Ronnie Overby
Ronnie Overby

Reputation: 46490

Calculate the duration between now and next local time

I need to determine the duration between now and the next occurrance of a local time. Here's what I've got:

Duration GetDuration(IClock clock, LocalTime time, DateTimeZone zone)
{
    // get the current time in this zone
    var now = clock.Now.InZone(zone);

    // find the time in our zone today
    var timeToday = zone.AtLeniently(now.Date + time);

    // find the time in our zone tomorrow
    var timeTomorrow = zone.AtLeniently(now.Date.PlusDays(1) + time);

    // get the next occurrance of that time
    var next = new[]{timeToday, timeTomorrow}.Where(x => x > now).Min();        

    // calculate the duration between now and the next occurance of that time
    var duration = next.ToInstant() - now.ToInstant();  
    Debug.Assert(duration > Duration.Zero);
    return duration;
}

And a test to get the duration between now and the next instant of 5PM eastern time:

var duration = GetDuration(
    SystemClock.Instance,
    new LocalTime(17,00),
    DateTimeZoneProviders.Tzdb["US/Eastern"]);

My question is, since I'm new to NodaTime, am I taking any unnecessary steps or missing any shortcuts?

Upvotes: 3

Views: 414

Answers (2)

Mavlarn
Mavlarn

Reputation: 3883

The most easy way is like this:

    LocalDate now = LocalDate.now();
    LocalDate now2 = now.plusDays(4);
    ChronoUnit.DAYS.between(now, now2);

Upvotes: 0

Jon Skeet
Jon Skeet

Reputation: 1504092

This code is a bit more long-winded than it needs to be - I'd do most of the work in the "local" context, and only convert back to the time zone when you know the LocalDateTime you want to map.

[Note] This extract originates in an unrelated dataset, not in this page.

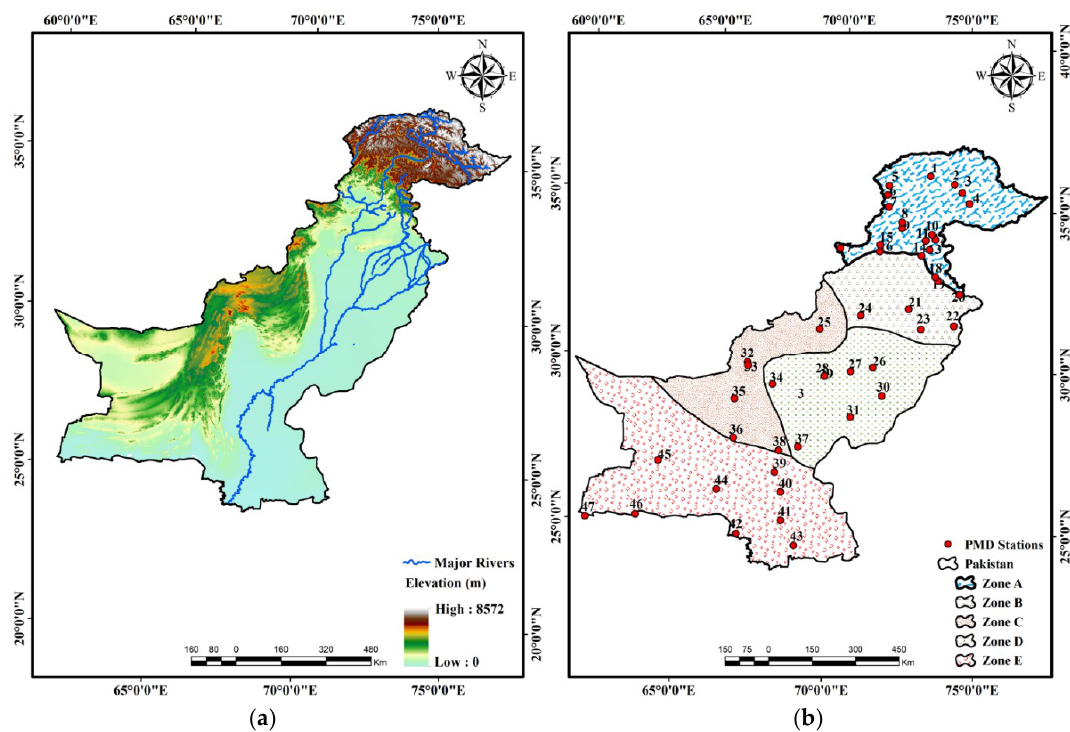
Figure 1. ( a ) Elevation and major rivers of Pakistan. ( b ) Five climate zones of Pakistan and selected Pakistan Meteorological Department (PMD) surface precipitation gauges (SPGs) (the SPG numbers and associated SPG names are shown in Table 1).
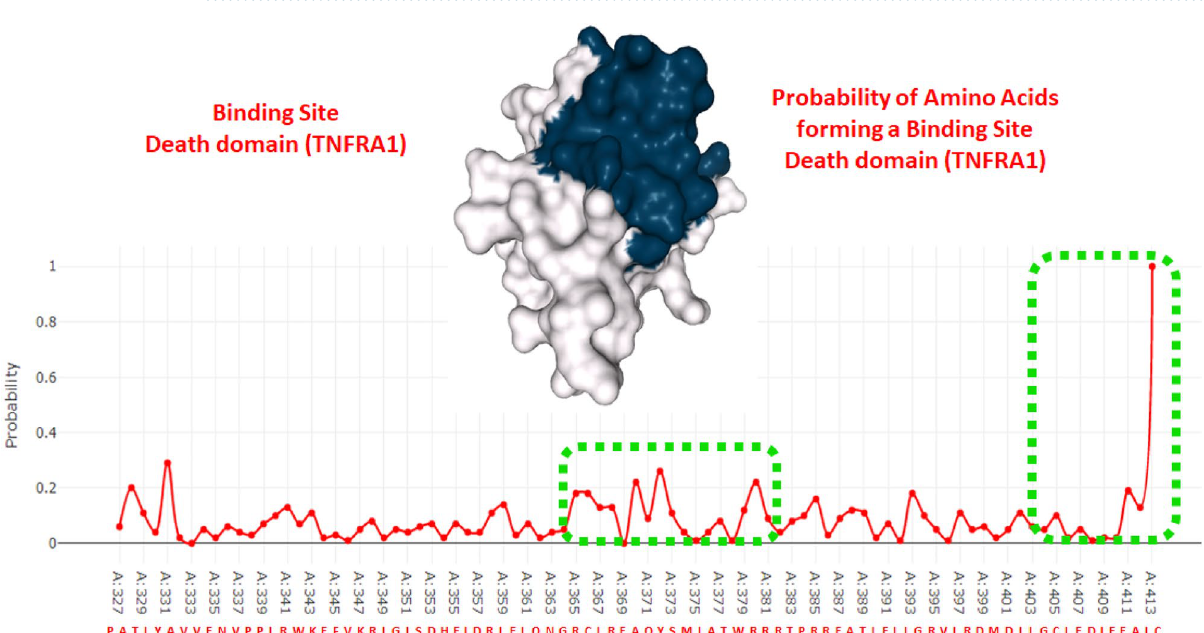
Figure 4. The binding pocket of MADD death domain showing probability of amino acids of forming a binding site.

var now = clock.Now.InZone(zone);
// Change this to <= time if you want it to be a "strictly next".
var nextDate = now.TimeOfDay < time ? now.Date : now.Date.PlusDays(1);

return zone.AtLeniently(nextDate + time).ToInstant() - now.ToInstant();

AtLeniently will always return a value which is no earlier than the given LocalDateTime (it returns the later of two ambiguous options, and the start of the interval after a skipped time), so you don't need to worry about DST transitions.

As an aside, feedback about whether the ToInstant() calls in the last line are annoying would be useful. I'd at least consider adding a Duration operator-(ZonedDateTime, ZonedDateTime) to 2.0.